→ **Extracted text**
Some people spend their whole life perfecting their faults, someone once said. For those people, rereading will have little effect on them because they have changed so little that they will notice no difference. They live a sanity which is as sad as Don Quixote's madness. The rest of us are more like Sancho Panza, "sensible and silly" — we will notice the difference during rereading and feel a touch of vertigo. (Page 10)

Lesser shows a great respect for Cervantes's novel, "Don Quixote" as the progenitor of the novel as we know it today. One might say, "Every novelist rides on Don Quixote's horse."

[page 12] The novel displays such an astonishing ability to anticipate its own future that one is almost tempted to give Cervantes credit for everything written after him.

Lesser uses the metaphor of a book as a telescope through which one can peer back through the years to ourselves when we first read the book, and then notice how what we find in the book prefigures the person we eventually have become. I read as a pre-teen lots of biographies of famous people, mostly inventors, and for fiction, I selected mostly science fiction. The tales of Doctor Doolittle was my favorite. The Westwego library had a shelf full of the these books, each one with a new tale of the doctor who could talk to animals. As an adult I wrote a novel about how humans can talk to dolphins and other cetaceans. My science fiction reading led me to take a degree in physics so that I might learn how these amazing feats of space flight and technology portrayed by Heinlein, Bradbury, Anderson, del Ray, and others. As I look down the telescope to Peter and Gus's adventures, I realize that Peter was a small boy whose feats outpaced anyone's expectations for him. Everywhere we look through the telescope of books during rereading, we find our life preforming itself during those early readings. One might ask, "How could we have known to select those specific books?" Or, "How can we as human beings trust our own growth path to ours as youngsters?" It's a mystery.

For Lesser one of her important early books was I Capture the Castle — here's how she describes her rereading of the book and its main character Cassandra Mortmain.

[page 34, 35] I loved the book at thirteen for reasons that couldn't possibly have been apparent to me then, and now, looking back, I see exactly what they were. This is not because I have outgrown the book or have become more thoughtful than it is or have come to understand life better than it does, but because I now understand life in very much the way this book does. Peering back down the years through the telescope of I Capture the Castle, I see not only the girl who first read the book but also the woman she developed into, as if the book itself were in some way responsible for that development.

It seems as though the only conclusion a "sensible and silly" person can reach is that we already know what we are to become and begin our preparation for the task when we first begin reading as a child. The only explanation is this: "It's a mystery." Perhaps it’s both preparation and mystery. Cue vertigo.

→ **Exercise aim**
Can you write what comes next in the piece on rereading, picking up after its last sentence? The lines after this point come from a different source.

→ **Records provided**
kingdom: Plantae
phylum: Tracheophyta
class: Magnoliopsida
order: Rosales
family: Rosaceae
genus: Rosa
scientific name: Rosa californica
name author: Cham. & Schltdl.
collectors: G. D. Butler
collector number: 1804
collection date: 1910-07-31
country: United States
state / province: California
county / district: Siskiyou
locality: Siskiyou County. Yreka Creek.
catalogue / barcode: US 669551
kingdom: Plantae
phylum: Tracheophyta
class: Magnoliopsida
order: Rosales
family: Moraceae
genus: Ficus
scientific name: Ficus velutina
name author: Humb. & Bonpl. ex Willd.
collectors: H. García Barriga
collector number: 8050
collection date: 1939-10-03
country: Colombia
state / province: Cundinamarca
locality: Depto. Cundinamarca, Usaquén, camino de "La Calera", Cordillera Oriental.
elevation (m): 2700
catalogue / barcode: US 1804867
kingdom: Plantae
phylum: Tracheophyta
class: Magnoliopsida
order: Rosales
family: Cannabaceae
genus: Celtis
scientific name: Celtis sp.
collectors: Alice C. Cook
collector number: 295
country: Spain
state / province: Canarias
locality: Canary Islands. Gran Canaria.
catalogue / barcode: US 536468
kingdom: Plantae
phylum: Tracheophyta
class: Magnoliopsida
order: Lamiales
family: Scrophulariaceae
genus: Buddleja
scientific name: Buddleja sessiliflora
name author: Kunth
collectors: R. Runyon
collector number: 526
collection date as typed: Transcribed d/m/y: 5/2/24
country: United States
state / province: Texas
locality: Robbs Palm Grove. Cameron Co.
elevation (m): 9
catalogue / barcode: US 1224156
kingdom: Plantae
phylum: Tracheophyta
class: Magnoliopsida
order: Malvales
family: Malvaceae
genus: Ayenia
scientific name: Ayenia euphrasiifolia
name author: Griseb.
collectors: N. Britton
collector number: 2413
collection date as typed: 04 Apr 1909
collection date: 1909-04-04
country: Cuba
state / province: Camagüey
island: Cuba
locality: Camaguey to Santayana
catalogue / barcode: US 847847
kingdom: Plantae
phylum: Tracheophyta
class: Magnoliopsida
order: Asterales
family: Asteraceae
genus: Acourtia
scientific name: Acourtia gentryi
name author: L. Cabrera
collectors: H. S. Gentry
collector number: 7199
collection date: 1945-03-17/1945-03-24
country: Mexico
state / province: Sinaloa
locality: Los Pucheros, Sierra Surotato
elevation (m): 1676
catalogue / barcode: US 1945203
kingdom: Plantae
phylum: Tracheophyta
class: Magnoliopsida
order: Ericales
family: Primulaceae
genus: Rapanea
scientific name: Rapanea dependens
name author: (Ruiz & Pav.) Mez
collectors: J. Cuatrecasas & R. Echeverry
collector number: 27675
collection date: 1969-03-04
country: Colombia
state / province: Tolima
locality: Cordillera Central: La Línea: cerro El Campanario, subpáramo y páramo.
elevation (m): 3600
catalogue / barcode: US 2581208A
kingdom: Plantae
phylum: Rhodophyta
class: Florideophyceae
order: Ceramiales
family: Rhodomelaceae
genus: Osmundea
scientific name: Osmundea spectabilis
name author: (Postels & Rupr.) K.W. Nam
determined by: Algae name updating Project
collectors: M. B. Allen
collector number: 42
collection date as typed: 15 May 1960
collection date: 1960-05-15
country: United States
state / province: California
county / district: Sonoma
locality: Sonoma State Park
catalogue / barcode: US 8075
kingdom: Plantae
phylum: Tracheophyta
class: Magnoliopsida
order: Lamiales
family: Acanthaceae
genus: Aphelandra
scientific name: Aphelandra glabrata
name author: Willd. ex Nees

→ **Output below**
Lesser strives to find one answer to the mystery she finds herself immersed within. She offers up questions, but none of them have satisfactory answers to her.

[page 35] Did I, at thirteen, absorb the book so fully that it shaped my habits and superstitions as I grew older? Or was I drawn to Cassandra's personality precisely because it mirrored my own gradually emerging character? Or are her beliefs so widely held that any girl would have grown into them, in time?

But there is more to the story. Cassandra was a girl whose life was shaped by what she read. Her story was read by Wendy Lesser and her life was shaped by what she read. Lesser's life began to unfold in ways in which Cassandra's life had unfolded. Does it begin to seem to you that life is indeed stranger than fiction?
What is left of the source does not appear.